***** TEXTO BASE

11 jun 2014

CABEZA DE CABALLO

CABEZA DE CABALLO

Fernando Butazzoni

09.06.2014

En diciembre del año pasado el juez Baltasar Garzón denunciaba en París, durante un coloquio internacional, el marcado “negacionismo” instalado en las sociedades de Occidente con respecto al Plan Cóndor, aquella trama política que en los años 70 unió en un aquelarre criminal nunca antes visto a represores uruguayos, argentinos, chilenos, paraguayos, brasileños, peruanos, venezolanos, cubanos, españoles, franceses, italianos y estadounidenses.

Esta negación de la historia, por distintas vías, ha comenzado a permear también a sociedades de notoria vocación democrática, como lo son sin duda la francesa o la española. En los hechos, más se hizo desclasificando archivos secretos por partes de instituciones privadas de EEUU que a través de los poderes públicos en países de Latinoamérica y Europa.

**********
***** EXTRACTO DE DATOS

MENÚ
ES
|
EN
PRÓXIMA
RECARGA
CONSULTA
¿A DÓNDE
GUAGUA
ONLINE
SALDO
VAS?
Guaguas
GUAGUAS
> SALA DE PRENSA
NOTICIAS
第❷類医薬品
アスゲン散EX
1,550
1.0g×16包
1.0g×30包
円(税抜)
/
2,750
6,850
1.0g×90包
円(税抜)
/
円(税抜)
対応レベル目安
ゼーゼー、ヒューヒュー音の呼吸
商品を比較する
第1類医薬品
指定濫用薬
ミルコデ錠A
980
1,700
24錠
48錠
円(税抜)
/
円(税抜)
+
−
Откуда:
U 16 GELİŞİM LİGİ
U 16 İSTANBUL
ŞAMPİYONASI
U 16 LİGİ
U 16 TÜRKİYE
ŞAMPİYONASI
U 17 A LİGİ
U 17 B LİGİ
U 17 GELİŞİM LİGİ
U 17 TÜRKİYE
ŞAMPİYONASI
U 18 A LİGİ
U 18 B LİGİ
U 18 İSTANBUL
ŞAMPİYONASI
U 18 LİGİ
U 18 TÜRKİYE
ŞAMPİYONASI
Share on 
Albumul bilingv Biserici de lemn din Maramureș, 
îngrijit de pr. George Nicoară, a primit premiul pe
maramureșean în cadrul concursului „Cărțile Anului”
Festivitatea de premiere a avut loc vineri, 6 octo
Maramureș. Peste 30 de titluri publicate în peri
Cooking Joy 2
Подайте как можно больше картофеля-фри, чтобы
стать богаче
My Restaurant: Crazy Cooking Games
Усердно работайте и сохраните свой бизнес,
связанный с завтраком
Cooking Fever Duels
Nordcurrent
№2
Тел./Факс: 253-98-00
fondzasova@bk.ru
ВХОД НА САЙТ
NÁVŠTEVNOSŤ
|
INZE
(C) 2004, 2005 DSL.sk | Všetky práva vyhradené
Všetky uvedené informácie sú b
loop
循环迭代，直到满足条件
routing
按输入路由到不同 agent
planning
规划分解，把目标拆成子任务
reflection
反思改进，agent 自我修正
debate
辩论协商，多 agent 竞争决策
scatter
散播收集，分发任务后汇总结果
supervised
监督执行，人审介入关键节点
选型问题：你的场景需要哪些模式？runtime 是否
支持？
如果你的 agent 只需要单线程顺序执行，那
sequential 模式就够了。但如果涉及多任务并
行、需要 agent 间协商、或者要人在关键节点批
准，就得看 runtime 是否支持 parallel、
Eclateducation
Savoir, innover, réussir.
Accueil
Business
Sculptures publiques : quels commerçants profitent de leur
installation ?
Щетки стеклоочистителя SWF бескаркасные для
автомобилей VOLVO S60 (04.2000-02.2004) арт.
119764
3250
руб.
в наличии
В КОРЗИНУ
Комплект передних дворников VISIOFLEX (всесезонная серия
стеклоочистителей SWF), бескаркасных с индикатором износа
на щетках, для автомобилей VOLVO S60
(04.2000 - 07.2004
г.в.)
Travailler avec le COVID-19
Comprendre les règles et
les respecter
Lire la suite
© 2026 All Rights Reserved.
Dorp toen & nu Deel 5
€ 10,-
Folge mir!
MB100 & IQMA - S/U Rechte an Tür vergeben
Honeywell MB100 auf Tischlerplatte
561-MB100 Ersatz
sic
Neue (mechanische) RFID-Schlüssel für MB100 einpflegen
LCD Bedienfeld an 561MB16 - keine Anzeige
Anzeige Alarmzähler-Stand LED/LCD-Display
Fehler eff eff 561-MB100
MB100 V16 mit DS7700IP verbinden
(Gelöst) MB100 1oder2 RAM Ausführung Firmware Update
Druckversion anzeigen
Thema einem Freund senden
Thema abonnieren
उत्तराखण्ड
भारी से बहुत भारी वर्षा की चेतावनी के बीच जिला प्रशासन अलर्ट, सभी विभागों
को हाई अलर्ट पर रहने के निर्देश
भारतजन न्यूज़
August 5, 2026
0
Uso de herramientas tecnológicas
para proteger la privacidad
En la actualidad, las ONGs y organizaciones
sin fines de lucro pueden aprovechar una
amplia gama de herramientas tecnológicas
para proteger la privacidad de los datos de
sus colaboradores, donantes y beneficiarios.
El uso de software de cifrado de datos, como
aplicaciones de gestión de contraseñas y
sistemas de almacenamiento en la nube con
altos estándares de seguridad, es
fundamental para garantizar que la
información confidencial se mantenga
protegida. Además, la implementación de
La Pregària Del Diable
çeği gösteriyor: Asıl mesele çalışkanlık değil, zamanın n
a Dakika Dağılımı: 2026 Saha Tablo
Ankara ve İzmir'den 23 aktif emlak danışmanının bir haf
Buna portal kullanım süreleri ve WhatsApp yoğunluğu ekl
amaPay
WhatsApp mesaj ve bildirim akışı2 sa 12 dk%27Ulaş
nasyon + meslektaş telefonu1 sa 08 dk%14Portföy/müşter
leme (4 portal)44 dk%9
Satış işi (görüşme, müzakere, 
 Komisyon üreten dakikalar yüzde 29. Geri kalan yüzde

**********

CONSIGNA 1:
Según el texto sobre el Plan Cóndor, ¿en qué ciudad y en qué contexto denunció Baltasar Garzón el negacionismo?
CONSIGNA 2:
Cita del texto sobre el Plan Cóndor el fragmento que va desde "Fernando Butazzoni" hasta "italianos y estadounidenses.", ambos incluidos.
CONSIGNA 3:
Resume en dos oraciones el texto sobre el Plan Cóndor.
El material recopilado es independiente del texto.

TU RESPUESTA 1:
En París, durante un coloquio internacional.

TU RESPUESTA 2:
Fernando Butazzoni

09.06.2014

En diciembre del año pasado el juez Baltasar Garzón denunciaba en París, durante un coloquio internacional, el marcado “negacionismo” instalado en las sociedades de Occidente con respecto al Plan Cóndor, aquella trama política que en los años 70 unió en un aquelarre criminal nunca antes visto a represores uruguayos, argentinos, chilenos, paraguayos, brasileños, peruanos, venezolanos, cubanos, españoles, franceses, italianos y estadounidenses.

TU RESPUESTA 3:
En diciembre del año pasado, el juez Baltasar Garzón denunció en París el negacionismo instalado en Occidente respecto al Plan Cóndor, la trama que en los años 70 unió a represores de numerosos países. Esa negación empieza a permear sociedades democráticas como la francesa o la española, y las instituciones privadas de EEUU han hecho más por desclasificar archivos secretos que los poderes públicos de Latinoamérica y Europa.